Por ‘limonada’, entende-se toda a sua evolução, dividida diariamente com o marido, Daniel, ex-atleta de basquete, com passagens pelo Pinheiros, São Paulo e Tijuca. Um casamento que aconteceu recentemente, mas que fortaleceu os laços. “Sem querer a gente ficou mais unido. Ele é o meu super companheiro e vive os sonhos comigo.”
A referências na caminhada rumo ao sonho olímpico
A participação nos Jogos é algo que mexe com Beatriz e gera um pouco de ansiedade, sim. Quer que Paris chegue logo, mas prefere que seja um dia de cada vez. “Não dá pra pensar lá na frente se a gente não fizer o hoje.”
“Estou em busca da medalha Olímpica. Quero a medalha Olímpica como qualquer outro atleta.”
Exemplos e referências para ela nessa jornada, não faltam. Mayra Aguiar, tricampeã mundial e medalhista em Jogos, é grande amiga. “Sempre minha parceira de quarto. Ela quem me deu o apelido de ‘Ursinha'”, revelou. Além dela, Bia menciona Leandro Guilheiro, de quem também é próxima: “Ele é dedicação e disciplina em pessoa”.
Recorda-se também do conselho que recebeu de uma das maiores do mundo, Idalys Ortiz (CUB), após ser derrotada por ela na final do Pan-Americano da modalidade, em 2017: “Eu estava chorando, a Idalys veio falar comigo e disse: ‘não se preocupe, você é muito nova, você é muito forte. Chegou na final do Pan-Americano, não se deixa abater por esse resultado. Tem muitas competições ainda por vir na carreira. Você tem muito a crescer.”
Ter Maria Suelen Altheman como treinadora: ‘uma honra’
Parecia Idalys ter previsto a trajetória de Bia. Anos depois, com troféus e medalhas a mais em sua galeria, ela hoje é treinada por Maria Suelen Altheman, que ficara com a sua vaga em Tóquio 2020.
Se há ressentimentos? Não. Pelo contrário.
“É uma honra ser orientada por ela. Ela enxerga o que eu não vejo, detalhe por detalhe.” O que então a treinadora vê?
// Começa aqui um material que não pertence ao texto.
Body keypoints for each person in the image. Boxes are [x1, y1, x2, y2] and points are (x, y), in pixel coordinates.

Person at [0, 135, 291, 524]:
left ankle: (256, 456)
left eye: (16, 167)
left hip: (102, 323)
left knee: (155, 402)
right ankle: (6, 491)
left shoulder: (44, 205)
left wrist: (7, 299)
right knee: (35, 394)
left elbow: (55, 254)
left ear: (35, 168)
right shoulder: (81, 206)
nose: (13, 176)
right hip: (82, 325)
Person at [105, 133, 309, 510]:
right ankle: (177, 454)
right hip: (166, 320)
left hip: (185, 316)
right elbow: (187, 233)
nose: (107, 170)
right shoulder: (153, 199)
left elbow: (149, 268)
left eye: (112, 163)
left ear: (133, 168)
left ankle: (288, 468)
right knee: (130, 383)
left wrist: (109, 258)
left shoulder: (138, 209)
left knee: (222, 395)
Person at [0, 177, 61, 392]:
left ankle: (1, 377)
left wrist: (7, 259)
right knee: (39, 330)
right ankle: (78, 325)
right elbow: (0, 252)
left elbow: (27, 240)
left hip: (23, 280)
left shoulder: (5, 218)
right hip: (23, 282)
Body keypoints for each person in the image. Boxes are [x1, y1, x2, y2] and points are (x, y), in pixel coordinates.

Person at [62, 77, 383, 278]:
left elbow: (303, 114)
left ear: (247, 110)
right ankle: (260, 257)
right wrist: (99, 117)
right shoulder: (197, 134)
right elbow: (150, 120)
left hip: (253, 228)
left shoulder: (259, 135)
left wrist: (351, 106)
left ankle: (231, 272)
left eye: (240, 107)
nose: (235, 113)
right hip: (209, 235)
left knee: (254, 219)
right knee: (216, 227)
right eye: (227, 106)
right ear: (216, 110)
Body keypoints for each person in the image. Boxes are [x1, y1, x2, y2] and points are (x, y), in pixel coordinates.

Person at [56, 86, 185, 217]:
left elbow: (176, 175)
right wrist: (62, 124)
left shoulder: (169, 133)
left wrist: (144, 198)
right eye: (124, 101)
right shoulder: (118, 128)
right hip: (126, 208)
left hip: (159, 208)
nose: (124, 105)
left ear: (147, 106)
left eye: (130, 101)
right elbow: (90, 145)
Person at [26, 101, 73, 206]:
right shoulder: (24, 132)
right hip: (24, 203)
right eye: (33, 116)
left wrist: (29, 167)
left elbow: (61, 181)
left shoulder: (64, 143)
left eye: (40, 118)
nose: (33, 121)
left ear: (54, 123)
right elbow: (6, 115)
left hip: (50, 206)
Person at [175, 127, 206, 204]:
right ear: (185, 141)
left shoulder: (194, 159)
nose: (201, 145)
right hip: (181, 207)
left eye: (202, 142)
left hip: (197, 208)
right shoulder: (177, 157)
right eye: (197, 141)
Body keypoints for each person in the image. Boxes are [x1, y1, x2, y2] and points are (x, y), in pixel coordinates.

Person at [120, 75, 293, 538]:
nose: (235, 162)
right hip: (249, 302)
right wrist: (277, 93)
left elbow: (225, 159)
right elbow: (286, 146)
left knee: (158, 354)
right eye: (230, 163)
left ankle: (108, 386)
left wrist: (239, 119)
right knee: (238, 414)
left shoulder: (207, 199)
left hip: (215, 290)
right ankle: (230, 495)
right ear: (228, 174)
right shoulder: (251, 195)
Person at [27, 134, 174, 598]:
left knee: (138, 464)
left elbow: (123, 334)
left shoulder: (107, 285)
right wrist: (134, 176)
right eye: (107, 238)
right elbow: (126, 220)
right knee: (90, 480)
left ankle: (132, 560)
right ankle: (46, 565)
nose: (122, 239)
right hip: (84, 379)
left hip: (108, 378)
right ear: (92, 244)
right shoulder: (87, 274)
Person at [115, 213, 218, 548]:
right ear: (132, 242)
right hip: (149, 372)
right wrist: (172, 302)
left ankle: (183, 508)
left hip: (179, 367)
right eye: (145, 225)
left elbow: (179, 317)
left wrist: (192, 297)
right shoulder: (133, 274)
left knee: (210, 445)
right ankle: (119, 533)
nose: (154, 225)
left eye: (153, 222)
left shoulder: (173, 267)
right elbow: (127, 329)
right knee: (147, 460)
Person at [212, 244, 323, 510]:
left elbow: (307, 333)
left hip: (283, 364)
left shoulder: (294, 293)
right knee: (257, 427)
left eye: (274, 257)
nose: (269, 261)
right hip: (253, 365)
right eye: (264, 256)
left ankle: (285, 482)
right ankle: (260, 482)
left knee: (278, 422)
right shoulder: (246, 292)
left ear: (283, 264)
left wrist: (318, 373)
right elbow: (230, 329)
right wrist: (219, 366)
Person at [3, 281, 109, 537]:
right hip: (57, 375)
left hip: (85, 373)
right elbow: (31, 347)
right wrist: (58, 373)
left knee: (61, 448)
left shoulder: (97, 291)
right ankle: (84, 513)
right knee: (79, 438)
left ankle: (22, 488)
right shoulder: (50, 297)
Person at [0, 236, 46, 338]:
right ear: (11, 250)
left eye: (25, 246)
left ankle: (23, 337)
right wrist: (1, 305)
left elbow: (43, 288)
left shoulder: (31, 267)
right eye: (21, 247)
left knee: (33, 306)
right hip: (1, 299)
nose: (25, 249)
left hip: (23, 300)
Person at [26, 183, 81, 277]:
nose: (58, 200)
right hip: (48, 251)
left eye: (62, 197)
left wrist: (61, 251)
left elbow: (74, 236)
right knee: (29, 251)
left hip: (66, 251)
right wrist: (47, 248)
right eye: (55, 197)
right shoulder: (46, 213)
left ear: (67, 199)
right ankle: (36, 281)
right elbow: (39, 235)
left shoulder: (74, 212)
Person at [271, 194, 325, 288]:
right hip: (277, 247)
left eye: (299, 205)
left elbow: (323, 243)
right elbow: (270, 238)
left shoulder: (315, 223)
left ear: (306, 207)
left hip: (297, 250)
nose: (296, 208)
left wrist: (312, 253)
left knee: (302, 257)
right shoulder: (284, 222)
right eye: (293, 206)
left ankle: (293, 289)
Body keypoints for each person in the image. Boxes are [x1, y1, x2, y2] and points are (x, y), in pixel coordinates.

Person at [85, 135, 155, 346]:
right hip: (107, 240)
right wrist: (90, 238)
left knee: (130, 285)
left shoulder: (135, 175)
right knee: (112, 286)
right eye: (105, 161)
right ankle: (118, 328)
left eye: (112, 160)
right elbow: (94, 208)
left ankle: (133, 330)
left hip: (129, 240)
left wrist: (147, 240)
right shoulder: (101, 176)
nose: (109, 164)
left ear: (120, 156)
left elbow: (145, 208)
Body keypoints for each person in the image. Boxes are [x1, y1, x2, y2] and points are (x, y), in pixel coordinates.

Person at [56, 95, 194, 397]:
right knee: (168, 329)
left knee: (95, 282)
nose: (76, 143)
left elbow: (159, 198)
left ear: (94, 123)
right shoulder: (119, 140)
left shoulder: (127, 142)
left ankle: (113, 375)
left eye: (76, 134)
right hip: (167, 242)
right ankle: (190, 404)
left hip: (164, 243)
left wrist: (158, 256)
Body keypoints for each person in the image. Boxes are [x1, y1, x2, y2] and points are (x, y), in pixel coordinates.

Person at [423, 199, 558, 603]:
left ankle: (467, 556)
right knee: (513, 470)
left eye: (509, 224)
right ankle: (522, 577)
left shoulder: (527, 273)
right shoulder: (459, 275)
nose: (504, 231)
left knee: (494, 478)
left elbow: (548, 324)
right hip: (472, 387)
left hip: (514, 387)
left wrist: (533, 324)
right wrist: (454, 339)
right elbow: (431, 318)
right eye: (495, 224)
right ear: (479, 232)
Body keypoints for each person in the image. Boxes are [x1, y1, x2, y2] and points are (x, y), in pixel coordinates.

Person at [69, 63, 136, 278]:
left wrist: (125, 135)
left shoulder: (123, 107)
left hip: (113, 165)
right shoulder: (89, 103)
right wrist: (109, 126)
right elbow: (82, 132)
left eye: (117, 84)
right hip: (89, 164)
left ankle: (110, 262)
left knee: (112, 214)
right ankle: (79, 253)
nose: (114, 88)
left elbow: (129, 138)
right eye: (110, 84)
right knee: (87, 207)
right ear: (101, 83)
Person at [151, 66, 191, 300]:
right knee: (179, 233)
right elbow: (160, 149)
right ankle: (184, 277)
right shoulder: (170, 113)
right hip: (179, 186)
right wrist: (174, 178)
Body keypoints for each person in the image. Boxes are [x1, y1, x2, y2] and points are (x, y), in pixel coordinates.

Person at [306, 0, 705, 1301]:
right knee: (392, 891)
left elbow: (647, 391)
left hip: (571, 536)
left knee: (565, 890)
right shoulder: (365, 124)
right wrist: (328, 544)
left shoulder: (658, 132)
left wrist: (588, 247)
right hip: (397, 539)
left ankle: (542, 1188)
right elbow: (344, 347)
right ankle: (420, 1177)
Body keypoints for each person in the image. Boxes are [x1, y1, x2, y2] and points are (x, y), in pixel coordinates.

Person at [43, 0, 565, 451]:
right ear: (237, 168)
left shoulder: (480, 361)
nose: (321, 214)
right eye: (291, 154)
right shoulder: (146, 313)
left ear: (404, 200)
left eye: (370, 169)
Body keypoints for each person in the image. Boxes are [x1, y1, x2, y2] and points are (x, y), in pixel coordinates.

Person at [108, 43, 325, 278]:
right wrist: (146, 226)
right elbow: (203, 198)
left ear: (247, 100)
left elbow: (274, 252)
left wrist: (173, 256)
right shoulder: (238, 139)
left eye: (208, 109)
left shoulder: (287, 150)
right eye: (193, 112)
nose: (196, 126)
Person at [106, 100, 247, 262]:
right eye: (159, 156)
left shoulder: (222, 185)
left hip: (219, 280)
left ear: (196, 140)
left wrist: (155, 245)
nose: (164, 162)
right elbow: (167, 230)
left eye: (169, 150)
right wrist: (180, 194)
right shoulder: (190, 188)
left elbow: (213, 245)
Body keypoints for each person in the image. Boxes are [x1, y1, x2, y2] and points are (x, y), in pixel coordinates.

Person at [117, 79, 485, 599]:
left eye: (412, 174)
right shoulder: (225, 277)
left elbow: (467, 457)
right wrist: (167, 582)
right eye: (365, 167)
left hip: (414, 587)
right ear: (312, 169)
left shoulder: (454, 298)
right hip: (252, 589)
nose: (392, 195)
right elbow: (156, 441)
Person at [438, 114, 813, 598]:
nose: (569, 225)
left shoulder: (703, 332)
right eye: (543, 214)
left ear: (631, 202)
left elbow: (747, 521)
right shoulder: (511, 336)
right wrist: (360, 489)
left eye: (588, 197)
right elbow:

Beatriz explica que é confiar no golpe: “Ela [Maria Suelen] diz que sou muito forte e com certeza vou jogar [a adversária no chão]. Pode parecer coisa boba, mas às vezes a gente se esquece disso.”
Experiência sem deixar de lado a essência
Beatriz não se esquece mesmo daquilo que sentiu quando conquistou sua primeira medalha no esporte, aos sete anos. “Quis para sempre voltar a sentir o que estava sentindo, e estava disposta a fazer o que fosse possível por aquele sentimento novamente.”
Entre treinos, competições e golpes, recomeço e reinvenção, Bia tem feito esse possível e impossível que colocam-na no “caminho certo” – mencionado no começo da entrevista -, com o mesmo espírito de quando começou. Algo que faz jus ao resgate e o significado que o judô tem para a sua vida.
Algo que poderemos ver em Paris caso seja selecionada e, mais ainda, com uma medalha ao peito.
“Até hoje quando eu subo no pódio eu sinto essa alegria. Parece que eu volto a ser aquela menininha com sete anos de idade, com o brilho no olho e mega feliz com uma medalha”, concluiu.